The Committee for Medicinal Products for Human Use (CHMP) of the European Medicines Agency (EMA) has issued a positive opinion recommending that approval for the sodium-glucose cotransporter 2 (SGLT2) inhibitor canagliflozin (Invokana, Janssen) be extended to include the treatment of diabetic kidney disease.

The agent is already marketed for type 2 diabetes; the new indication is based on results from the CREDENCE trial of patients with type 2 diabetes and chronic kidney diseaseas reported by Medscape Medical News in April 2019.

In CREDENCE, canagliflozin was associated with a 30% reduction in the risk of the primary composite endpoint, comprising end-stage kidney disease, doubling of serum creatinine, and renal or cardiovascular death. The results also showed canagliflozin reduced the risk of secondary cardiovascular endpoints, including a 39% reduction in the risk of hospitalization for heart failure.

First Agent to Slow Progression of Diabetic Nephropathy in Almost 20 Years

If approved, which is normally a formality within 60 days, canagliflozin will be the first therapy approved in the EU in nearly 20 years, since the approval of angiotensin-converting enzyme (ACE) inhibitors and angiotensin II receptor blockers, to slow the progression of diabetic kidney disease in patients with type 2 diabetes, including those with moderate and severe renal impairment.

The approval will cover patients with a urinary albumin/creatinine ratio > 300 mg/g and estimated glomerular filtration rate (eGFR) down to 30 mL/min/1.73m2. This will allow continued use until renal replacement therapy, recognizing the cardiovascular and renal benefits of canagliflozin in type 2 diabetes even at eGFR levels < 30 mL/min/1.73m2.

The US FDA approved a similar indication for canagliflozin, based on the CREDENCE data, in September last year.

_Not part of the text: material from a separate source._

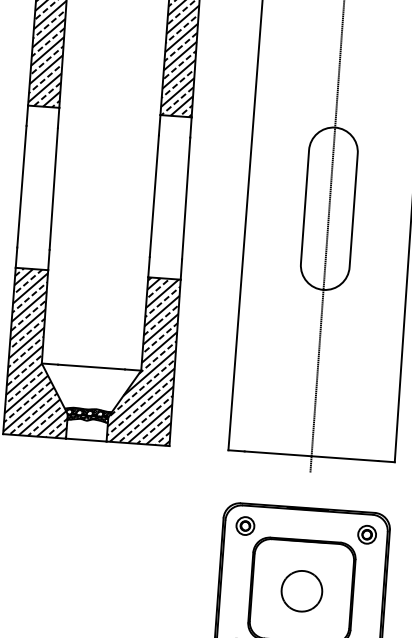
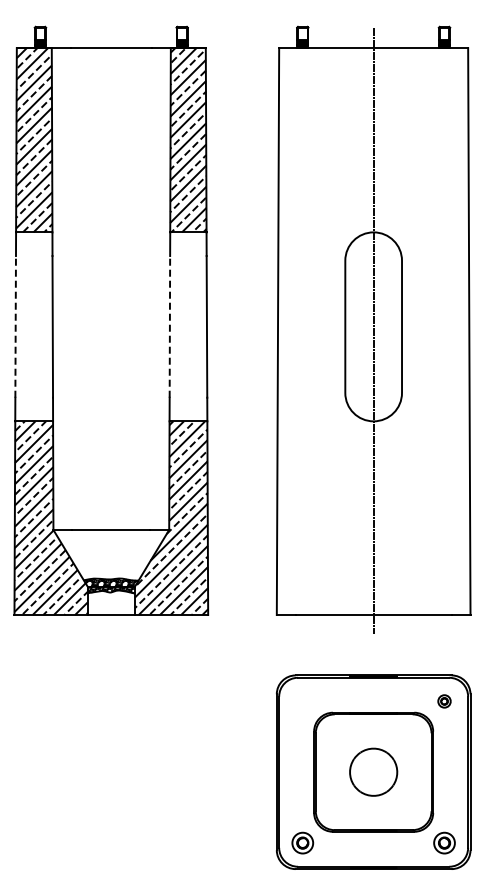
line: (21, 186) -> (15, 326), solid -> dashed
line: (154, 195) -> (169, 326), solid -> dashed
part: (245, 526) -> (302, 701), removed
part: (367, 534) -> (444, 701), size x0.6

And in June 2019, the American Diabetes Association (ADA) updated its Standards of Medical Care in Diabetes to incorporate the findings from CREDENCE.

CREDENCE investigator Meg Jardine, MBBS, PhD, from The George Institute for Global Health, Sydney, Australia, told Medscape Medical News at the time the CREDENCE results were revealed that the study is "a game changer, a whole new strategy we can use."

"Patients in the CREDENCE trial got the standard of care and investigators were encouraged to optimize their blood sugar and blood pressure control, but even beyond that we saw these powerful effects," she added.

Renal Trials for Other SGLT2 Inhibitors, Dapagliflozin and Empagliflozin

DAPA-CKD, the renal outcomes trial of another SGLT2 inhibitor, dapagliflozin (Forxiga/Farxiga, AstraZeneca), in 4000 patients was stopped early at the end of March 2020 because of overwhelming efficacy of the drug based on the recommendation of an independent data monitoring committee.

Full results of DAPA-CKD will be presented at an upcoming medical meeting.

Also ongoing is EMPA-KIDNEY with empagliflozin (Jardiance, Boehringer Ingelheim/Lilly), in around 5000 patients.